Cisco Threat Hunting Analyst 

China, Shanghai 

797904481

Threat Hunting Analyst:

CSIRT prefers a college graduate with IT technical experience in one or more of the following fields:

• Network, Systems (Windows or Unix) or Cloud administration (AWS/GCP/Azure)
• Enterprise Identity Management
• Web Application Development
• Security Operations Center incident handling/management/coordination
• SIEM technologies ideally Splunk
• Detection Engineering Pipeline (and the development of detection rules)
• Data Engineering Pipeline (and the onboarding of data for use for detections)
• Strong understanding of incident response, malicious code/exploits, anti-virus, etc.
• Understanding of computer forensics
• Automation Scripting (Python)
• Threat Intelligence
• Attack Surface Risk Management

QUALIFICATIONS

The successful candidate should have the following qualifications:

• Worked in a high pressure Global SOC environment handling incidents
• Familiar with Windows exploits, malware and malicious code trends
• Willing to work off-hours including rotational on-call shifts
• Demonstrate interest and knowledge of security trends and latest attacker activity
• Hands on experience with one or more areas of the following areas:
• IT Infrastructure services (DNS, Web Servers, Email, etc…)
• Networking
• Identity (Active Directory, Okta, Duo, Ping, Azure AD)
• Cloud Administration (AWS, Azure, Azure)
• Systems Administration (Linux, Windows)
• Familiar with Modern Cloud Applications and technology.
• Experience with SIEM tools e.g. Splunk and ideally Splunk Enterprise Security.
• Experienced ability to create SIEM Detection Rules based on latest Threats.
• Demonstrate good customer service, communications, and troubleshooting skills.

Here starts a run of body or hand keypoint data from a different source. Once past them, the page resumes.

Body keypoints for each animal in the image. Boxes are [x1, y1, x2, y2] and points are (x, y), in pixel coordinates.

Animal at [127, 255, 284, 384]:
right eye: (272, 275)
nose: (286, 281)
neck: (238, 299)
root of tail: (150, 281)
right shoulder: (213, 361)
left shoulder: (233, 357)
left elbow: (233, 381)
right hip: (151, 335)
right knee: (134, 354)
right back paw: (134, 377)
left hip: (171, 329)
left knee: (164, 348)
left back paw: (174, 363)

Degree in IT / CS / MIS / Information Security or equivalent operational experience. Post graduate degrees a plus.

RESPONSIBILITIES

The core responsibilities of the CSIRT analyst are:

Monitor and Respond to Security Alerts:

• Continuously monitor security alerts and incidents using Splunk and other security tools.
• Perform thorough analysis and investigation of security incidents to determine their scope and impact.
• Coordinate with other IT and security teams to remediate incidents effectively.

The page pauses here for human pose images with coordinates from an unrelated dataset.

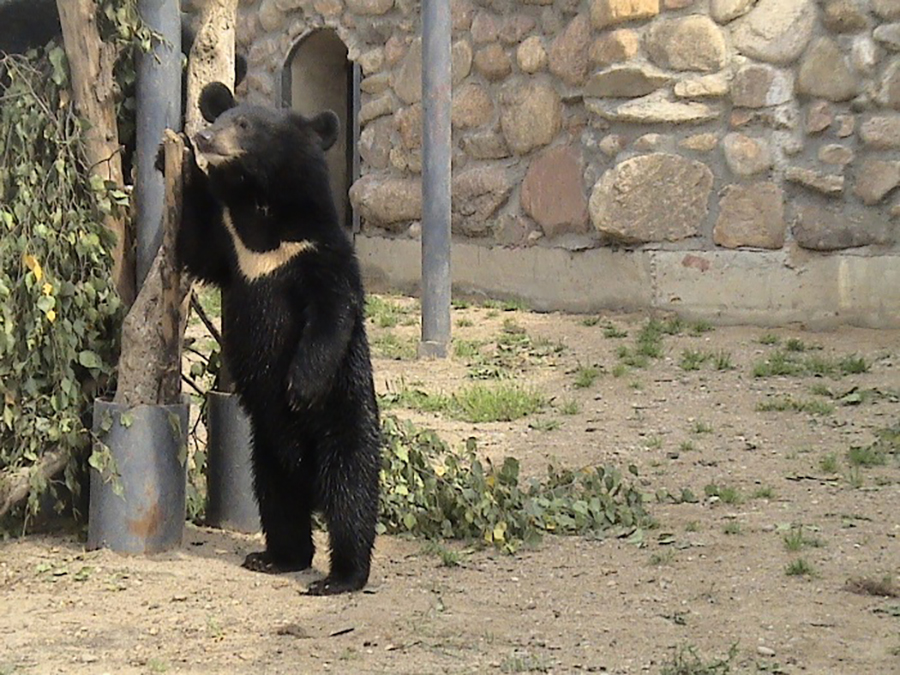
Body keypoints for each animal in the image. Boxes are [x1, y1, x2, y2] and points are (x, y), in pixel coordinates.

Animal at [172, 82, 380, 596]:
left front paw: (299, 387)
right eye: (221, 117)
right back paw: (276, 557)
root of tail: (308, 477)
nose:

Develop and Implement Detection Strategies:

• Create and fine-tune Splunk detections to identify potential security threats and anomalies.
• Develop and maintain custom detection rules, alerts, and dashboards in Splunk.
• Ensure detections are comprehensive, accurate, and provide actionable intelligence.

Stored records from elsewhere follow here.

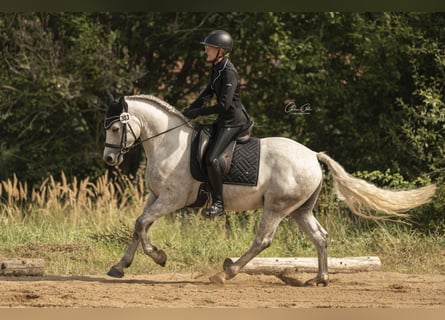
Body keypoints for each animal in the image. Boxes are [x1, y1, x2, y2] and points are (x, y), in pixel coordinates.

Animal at [101, 94, 434, 286]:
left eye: (116, 128)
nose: (109, 160)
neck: (168, 143)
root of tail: (313, 155)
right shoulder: (155, 196)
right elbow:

Stay Ahead of Emerging Threats:

• Keep up-to-date with the latest cyber threats, attack vectors, and security trends.
• Develop and implement new detection techniques to address emerging threats.
• Conduct regular threat hunting activities to proactively identify potential vulnerabilities.

Technical Skills and Expertise:

• Utilize your broad technology skill set to address security challenges across various platforms, including modern cloud environments (e.g., AWS, Azure, Google Cloud).
• Apply your development skills to create automation scripts and tools to enhance SOC operations.
• Collaborate with IT and DevOps teams to ensure security is integrated into the development lifecycle.

In addition, the CSIRT Analyst will be accountable for the following:

• Escalate to CSIRT investigators and external support teams to assist in analysis and event resolution.
• Document cases, procedures, analysis, and investigations accurately and thoroughly (including best-practice documentation).
• Inform higher-level priorities, improvements and problem resolutions to improve effectiveness of Cisco CSIRT & InfoSec.
• Constructively challenge and improve existing tools, processes and procedures.
• Assist CSIRT with continued enhancement of Cisco's security tools.
• Develop and execute security controls, defences and countermeasures to intercept and prevent internal or external attacks or attempts to infiltrate company email, data, e-commerce and web-based systems.
• Conduct vulnerability assessments of applications, operating systems and/or networks.
• Respond to cybersecurity breaches, identify intrusions and isolate, block and remove unauthorized access.
• Research and evaluate cybersecurity threats and perform root cause analysis.
• Assist in the creation and implementation of security solutions.
• Learn quickly on the job as CSIRT tackles security solutions for various environments & technologies, including cloud technologies, that may be new to you and others on the team
• Provide information to management regarding impact on the business caused by theft, destruction, alteration or denial of access to information and systems.